Financial firms are pushing policy makers to scale back key
portions of a controversial Obama administration plan that would
impose new standards on brokers and insurance agents paid to give
retirement advice, according to industry officials.
Industry executives and their lobbyists have been canvassing
Capitol Hill in recent weeks to find allies to help them beat back
a proposal from the Labor Department that would require financial
advisers to always put a client's best interest ahead of their
personal gain.
House lawmakers are expected to ask Labor Secretary Thomas Perez
about the industry concerns during a hearing Wednesday.
"It's worthy of a great deal of investigation by Congress to see
what the impact of this is going to be on the customer," said
Kenneth Bentsen, president and chief executive officer of the
Securities Industry and Financial Markets Association, which has
pushed its own alternative that excludes certain elements of the
Labor plan.
A spokesman for the Labor Department said in written statement
that Wednesday's hearing "is another opportunity to get feedback on
how the department can craft a final rule that protects the best
interests of consumers and gives financial services professionals
flexibility in how they are compensated."
Fidelity Investments and other industry advocates said they
support the idea of a "best interest" standard. Yet industry
officials and their trade groups say the administration's proposal
will remove incentives for brokers to serve people with small
account balances and cut off small businesses' access to advice.

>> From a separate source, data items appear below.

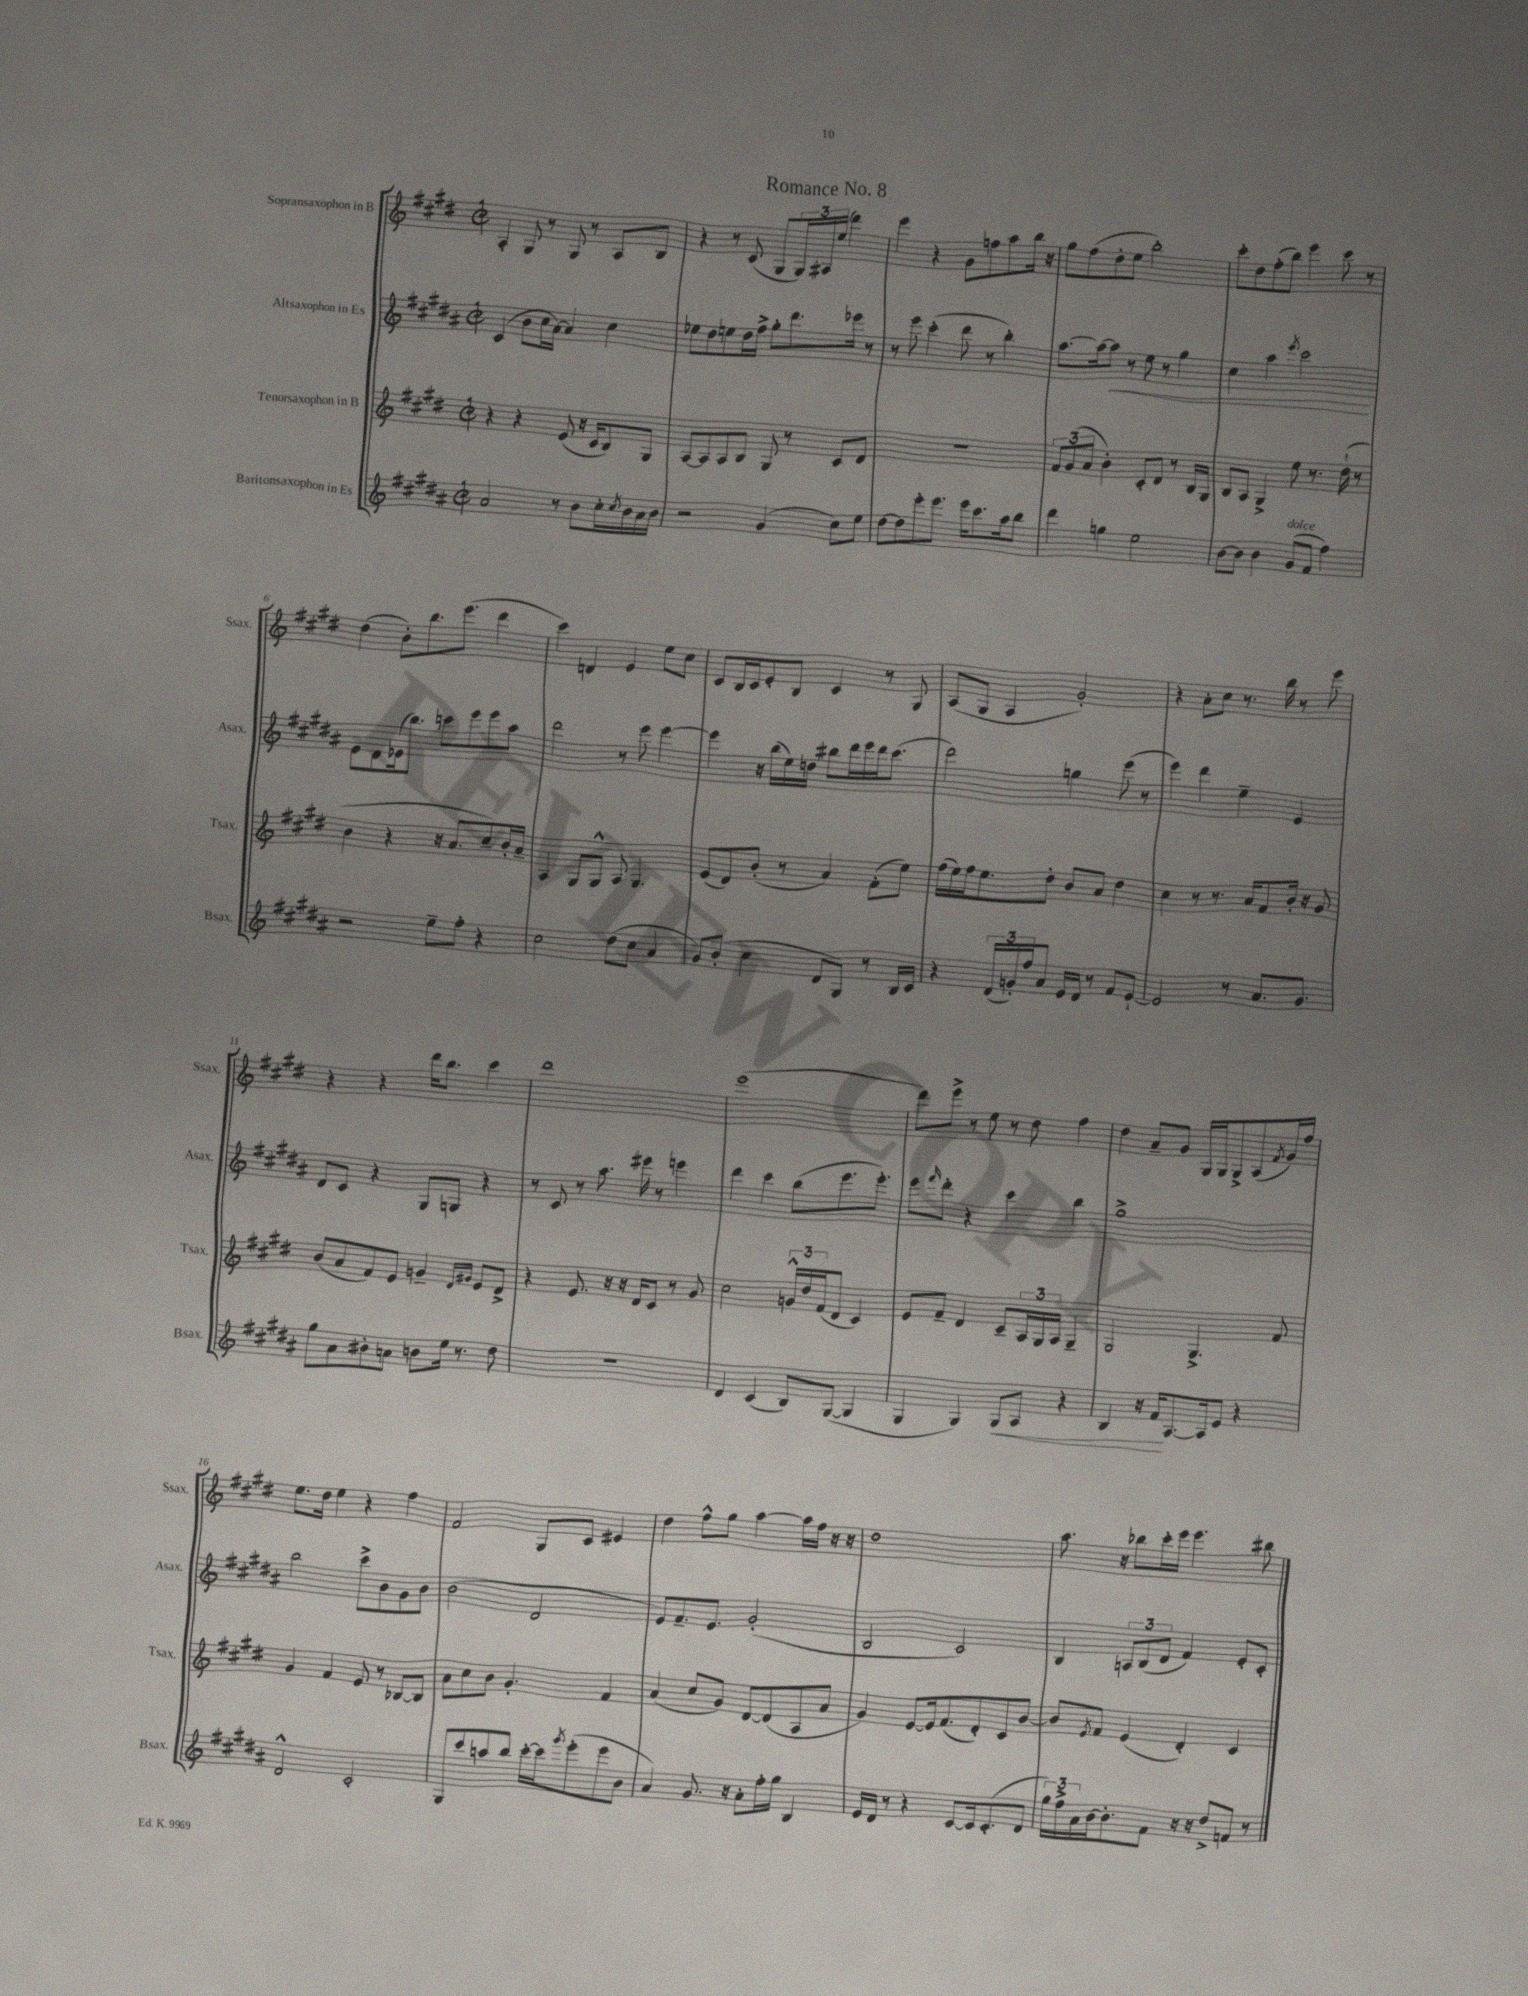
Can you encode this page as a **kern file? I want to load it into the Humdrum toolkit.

**kern	**kern	**kern	**kern
*staff4	*staff3	*staff2	*staff1
*clefG2	*clefG2	*clefG2	*clefG2
*k[f#c#g#d#a#]	*k[f#c#g#d#]	*k[f#c#g#d#a#]	*k[f#c#g#d#]
*M2/2	*M2/2	*M2/2	*M2/2
*met(c|)	*met(c|)	*met(c|)	*met(c|)
2a#	4r	(4c#	4A'
.	4r	8b	8G#
.	.	16cc#	8r
.	.	[16a#)	.
8r	(8e	4a#]	8G#
8b	16r	.	8r
.	16c#	.	.
16cc#'	8B)	4cc#	8A
8qcc#	.	.	.
16b	.	.	.
16a#	8G#	.	8B
16b	.	.	.
=	=	=	=
2r	[8A	8ee-	4r
.	8A]	8dd#	.
.	8A	8ee	8r
.	8B	16dd#	(8c#
.	.	16ff#^	.
(4g#	8G#	8gg#'	8G#
.	8r	8.ddd#	24G#)
.	.	.	24A#
.	.	.	(24ee
8cc#)	8c#	.	4ddd#)
.	.	16eee-	.
8ee	8d#	8r	.
=	=	=	=
[8dd#	1r	8r	4eee
8dd#]	.	8eee	.
8eee'	.	(4ccc#'	4r
8.eee	.	.	.
.	.	8ddd#	8g#
16eee	.	.	.
8.ccc#	.	8r	8ff
.	.	4bb')	8aa
16aa#	.	.	.
8bb	.	.	16bb
.	.	.	16r
=	=	=	=
4ddd#	12f#	[8.aa#	8gg#
.	(12g#	.	.
.	.	.	(8ff#
.	12a	.	.
.	.	16aa#_	.
4gg	4b')	8aa#]	8dd#'
.	.	8r	8ee
2ee	8c#'	8ee	2bb')
.	8d#	8r	.
.	8r	4gg#	.
.	16B	.	.
.	16G#	.	.
=	=	=	=
[8b	8B	4cc#	8ccc#'
8b]	8A	.	8dd#
4b	4G#^	4aa#	(8ff#'
.	.	.	8bb)
.	.	8qeee	.
(8g#	8ee	2ccc#	4eee
8f#	8.r	.	.
4ff#)	.	.	8ccc#
.	(16dd#`	.	.
.	8r	.	8r
=	=	=	=
2r	4b	8e	(4dd#
.	.	8d#	.
.	4r	(16e-	8b')
.	.	8.bb)	.
.	.	.	8.bb
8ee~	16r	8ccc	.
.	8.a	.	(8.eee
8ff#'	.	8eee	.
4r	8cc#~)	8eee	4ddd#
.	16b'	8aa#	.
.	16a~	.	.
=	=	=	=
2cc#	4A	2ddd#	4ccc#)
.	8G#	.	4d
.	8G#^^	.	.
(8dd#	8A	8r	4e
8cc#	4.G#	8eee	.
4a#	.	[4eee	8ee
.	.	.	8cc#
=	=	=	=
8g#)	(8e	4eee]	8c#
(8b'	8d#)	.	16B
.	.	.	16c#
4cc#	(8b'	16r	8e'
.	.	(16bb	.
.	8r	16ee)	8B
.	.	16dd	.
8d#	4a)	8bb#	4c#
8G#)	.	16ddd#	.
.	.	16eee	.
8r	(8f#'	16ddd#	8r
.	.	(8.ccc#	.
16B	8ee)	.	8G#
16c#	.	.	.
=	=	=	=
4r	(16ff#	2ddd#)	(8A
.	16ee)	.	.
.	16ff#	.	8G#
.	8.ee	.	.
(24d#	.	.	4A
24g')	.	.	.
24ff#	.	.	.
8a#	8dd#'	.	.
16e	8b	4gg	2g#')
16d#	.	.	.
8r	8a	.	.
8f#	4dd#	(8eee	.
[8e`	.	8r	.
=	=	=	=
2e]	4cc#	4eee)	4r
.	8r	4ddd#	8a'
.	8.r	.	8cc#
8r	.	4ee~	8.r
.	16a	.	.
8.a#	8f#	.	.
.	.	.	16bb
.	16b'	4e	8r
8.g#	16r	.	.
.	8g#	.	8eee
=	=	=	=
8gg#	(8b	8d#	4r
8a#	8a	8c#	.
8b#'	8f#)	4r	4r
8a	8e	.	.
8b	4g~	8G#	16ddd#
.	.	.	8.bb
16ee	.	8G	.
8.r	.	.	.
.	16qqd#	.	.
.	16qqg#	.	.
.	8e	4r	4ccc#
8dd#	8d#^	.	.
=	=	=	=
1r	4r	8r	1ddd#
.	.	8c#	.
.	8.e	8r	.
.	.	8.aa#	.
.	16r	.	.
.	16r	.	.
.	16d#	16eee#	.
.	8c#	8r	.
.	8r	4eee	.
.	8g#	.	.
=	=	=	=
4d#	2cc#	4ddd#	(1eee
(4c#	.	4ccc#	.
8B)	24g^^	(8bb	.
.	24dd#	.	.
.	(24f#	.	.
([8G#	8d#	8.eee	.
4G#]	4c#)	.	.
.	.	8.eee')	.
=	=	=	=
4G#	8e	8eee	8ddd#)
.	.	16qqfff#	.
.	8f#~	8ddd#'	8eee^
4G#)	4d#	4r	8r
.	.	.	8ee
8G#	8c#~	4ccc#	8r
8A#	24A	.	8dd#
.	24G#	.	.
.	24A	.	.
4r	4G#~	4bb	4ff#
=	=	=	=
4B	2G#	1gg#^	4dd#
16r	.	.	8a~
16f#	.	.	.
[8.A#	.	.	8g#
.	4.G#^	.	16G#
16A#]	.	.	16G#
8e	.	.	8G#^
4r	.	.	(8A
.	.	.	8qf#
.	8f#	.	16g#)
.	.	.	16ff#
=	=	=	=
2d#^^	4g#	2bb	8.ee
.	.	.	16dd#
.	4f#	.	4ee
2c#'	8e	8ccc#^	4r
.	8r	8b	.
.	[8B-	8g#	4ff#
.	8B-]	8b	.
=	=	=	=
8G#	8a	(2b	2f#
8ccc#	8cc#	.	.
8aa	8b	.	.
8bb	4.g#'	.	.
[16ccc#'	.	2d#	8G#
16ccc#]	.	.	.
8qggg#	.	.	.
(8eee'	.	.	8c#
8eee	4f#	.	4e#
8b	.	.	.
=	=	=	=
4a#)	(4a	8e)	4dd#
.	.	8.f#~	.
8.g#	8cc#	.	8ff#^^
.	.	8.e	.
.	8g#)	.	8gg#
16r	.	.	.
8a#'	[8d#	(2g#'	[4aa
16ff#'	(8d#]	.	.
16gg#	.	.	.
4B	8A	.	16aa]
.	.	.	16ff#
.	8a	.	16r
.	.	.	16r
=	=	=	=
16e	4g#)	2B	1dd#
16d#	.	.	.
8r	.	.	.
4r	[8e	.	.
.	16e]	.	.
.	(8.f#	.	.
[8c#	.	2c#)	.
16c#]	8d#')	.	.
(8.c#'	.	.	.
.	8c#	.	.
8d#	[8b	.	.
=	=	=	=
24gg#)	8b]	4B	8.aa
24ff#^	.	.	.
24a#	.	.	.
.	8qe	.	.
[16b	8f#	.	.
8.b']	.	.	16r
.	(4e	12A	8bb-
.	.	(12B	.
8f#	.	.	16ccc#'
.	.	12d#	.
.	.	.	16eee
16r	4d#')	4f#)	4.eee
16r	.	.	.
8dd#^	.	.	.
8f	4c#	8e'	.
8r	.	8c#'	8bb#
==	==	==	==
*-	*-	*-	*-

Some firms are drafting alternative legislation focusing on
improved disclosure and consumer education, according to lobbyists
for financial firms.
Some industry officials concede that President Barack Obama is
unlikely to sign into law any legislation restricting the Labor
plan. Lawrence Rybka, president of ValMark Securities Inc., an
insurance and securities brokerage based in Akron, Ohio, said a
recent lobbying trip he made to Washington, D.C., left him with the
view that blocking, or even altering, the proposal had "low
probabilities" of success. He is concerned the proposal would
create "a minefield around any advice."
In recent weeks, analysts have begun pushing companies to detail
the potential impact of the proposed rules as they predict a
decline in earnings as sales of high-fee, commission-based
retirement income products decline.
At a June 3 investor conference, MetLife Inc. Chief Executive
Steven Kandarian didn't quantify the effect on MetLife, the
nation's largest life insurer by assets, but instead provided an
analogy that hinted at the potential impact on the entire insurance
business.
Imagine, he said, a consumer going into a Chevrolet dealership
and looking at a SUV, "and the Chevy dealer says, 'In all honesty,
the guys across the street, the Ford dealership, they really have a
vehicle that fits you better than mine.'
"There is not going to be a lot of Chevy dealers, or at least
guys or women selling Chevys, anymore."